Russia’s currency lost a third of its value against Bitcoin on Monday, while also tumbling to the dollar after the United States blocked several banks from global financial markets.

The exchange rate shot up by more than 30% to nearly 4.3 million ruble per bitcoin, data from Coingecko showed. The ruble depreciated in a similar range against most altcoins.

The weakening ruble likely indicates that Russian entities are buying crypto in the face of extreme volatility. Limitations on Russia’s foreign exchange reserves, placed by the West, are likely to ramp up inflation, and stifle economic growth in the country.

Graph showing ruble crashes against bitcoinRuble at three-month lows against BTC

The United States over the weekend moved to block several Russian banks from the SWIFT transaction system, over the invasion of Ukraine. Much of Russia’s overseas holdings were also frozen.

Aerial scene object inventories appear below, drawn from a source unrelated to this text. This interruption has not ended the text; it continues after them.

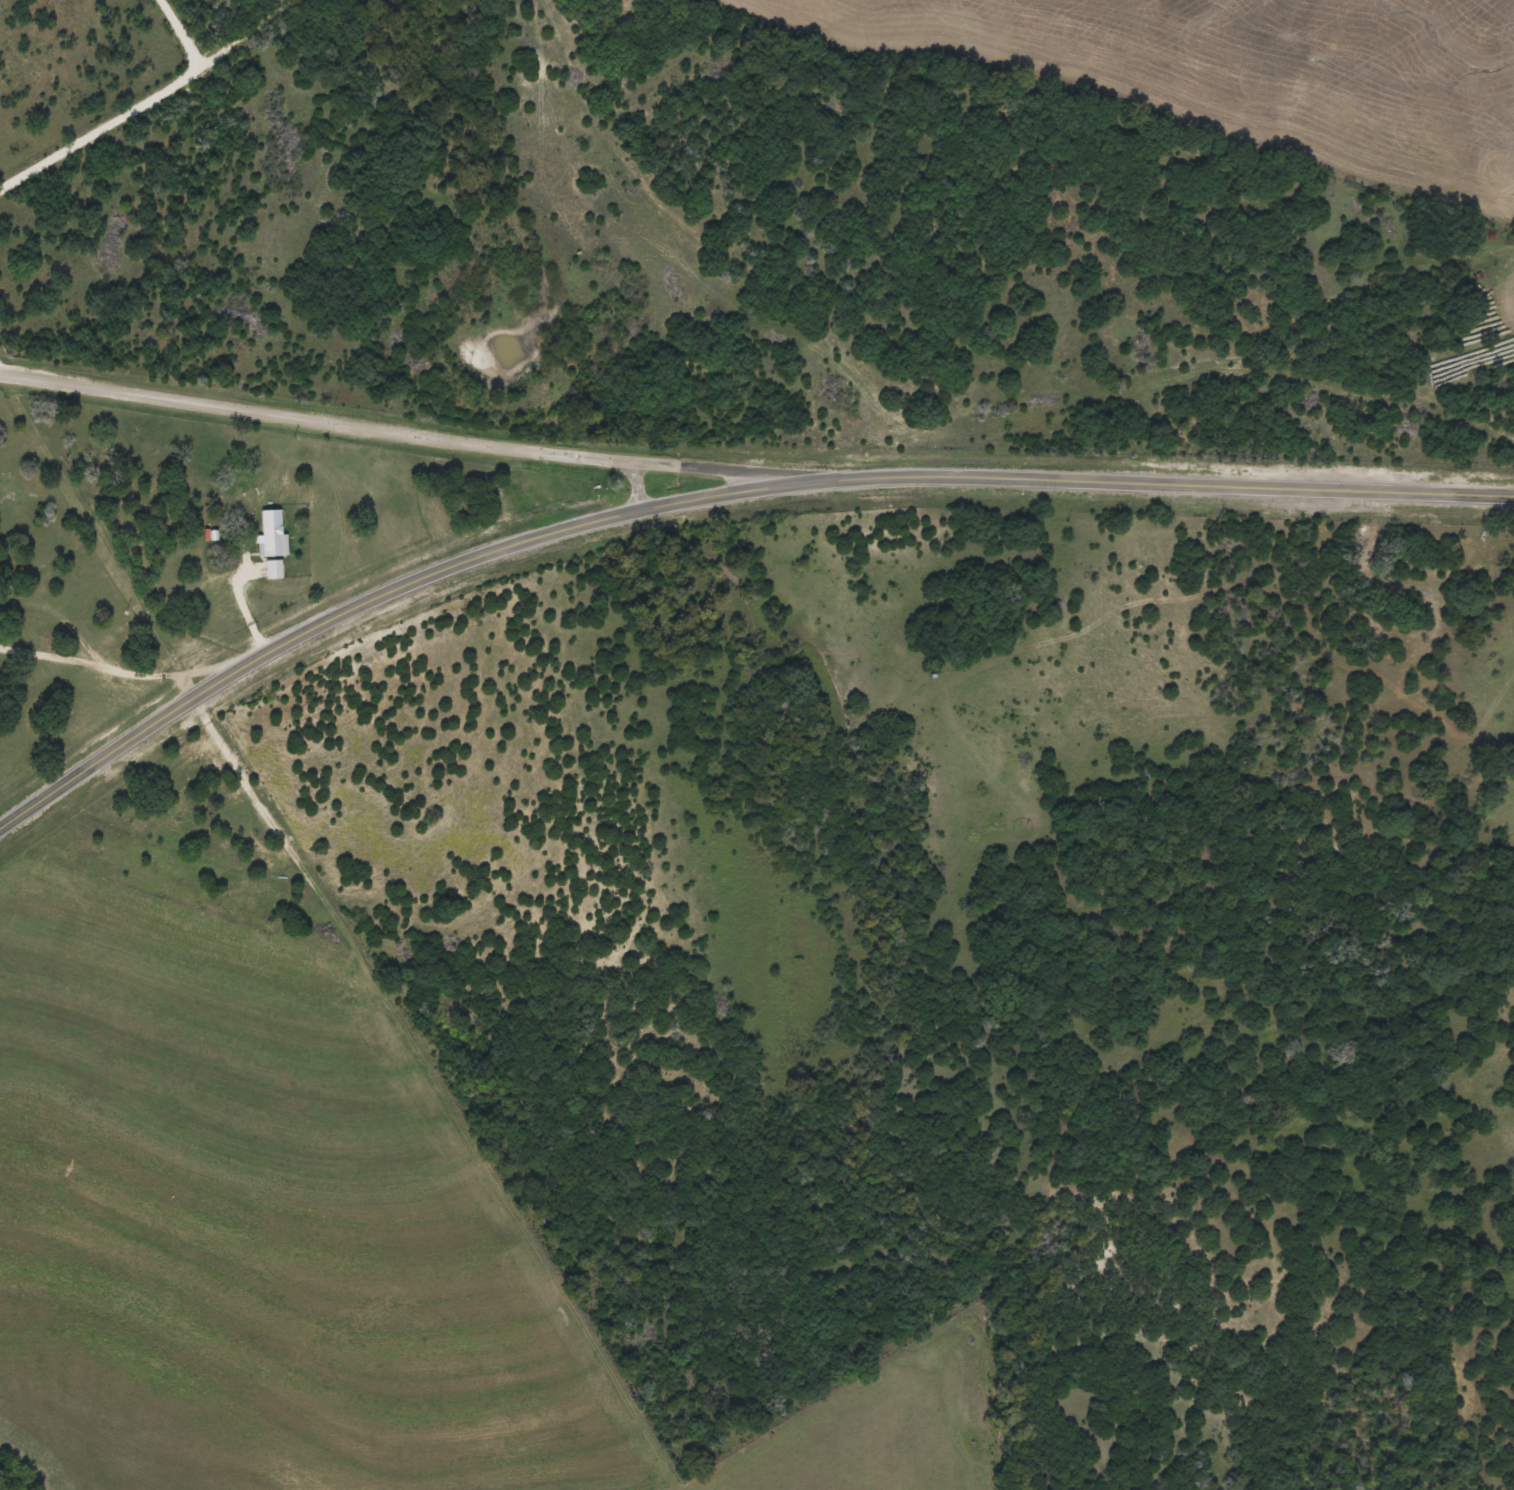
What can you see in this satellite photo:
road: (433, 436)
road: (716, 499)
road: (106, 533)
road: (81, 624)
road: (882, 962)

In another blow to sentiment, Russian President Vladimir Putin ordered the country’s nuclear deterrent forces to be on high alert.

Most major tokens retreated against the dollar, while stablecoins continued to see high demand.

 Russia faces sanctions shock

The sanctions knocked the ruble to a record low against the U.S. dollar, and saw the Russian central bank raise its benchmark interest rate to a record-high 20%, as damage control.

Reports show Russian citizens forming long lines outside ATMs, on fears that banks could limit cash withdrawals. In Ukraine, citizens were seen piling into dollar-pegged stablecoin Tether, after the country’s central bank suspended electronic cash transfers.

Amid increasing economic restrictions, speculation has been rife over whether Moscow will adopt crypto to bypass western sanctions. As it stands, there is no effective method for regulators to block peer-to-peer transactions.

Russians already hold 12% of the world’s crypto. And with mining also set to boom in the country, widespread adoption may not be such a foreign concept.

Still, limitations on technology imports could hurt Russia’s mining industry.

It is also unclear how major crypto exchanges will be able to function in Russia with the recent sanctions. Currently, Binance and Kraken are among the largest operators in the country.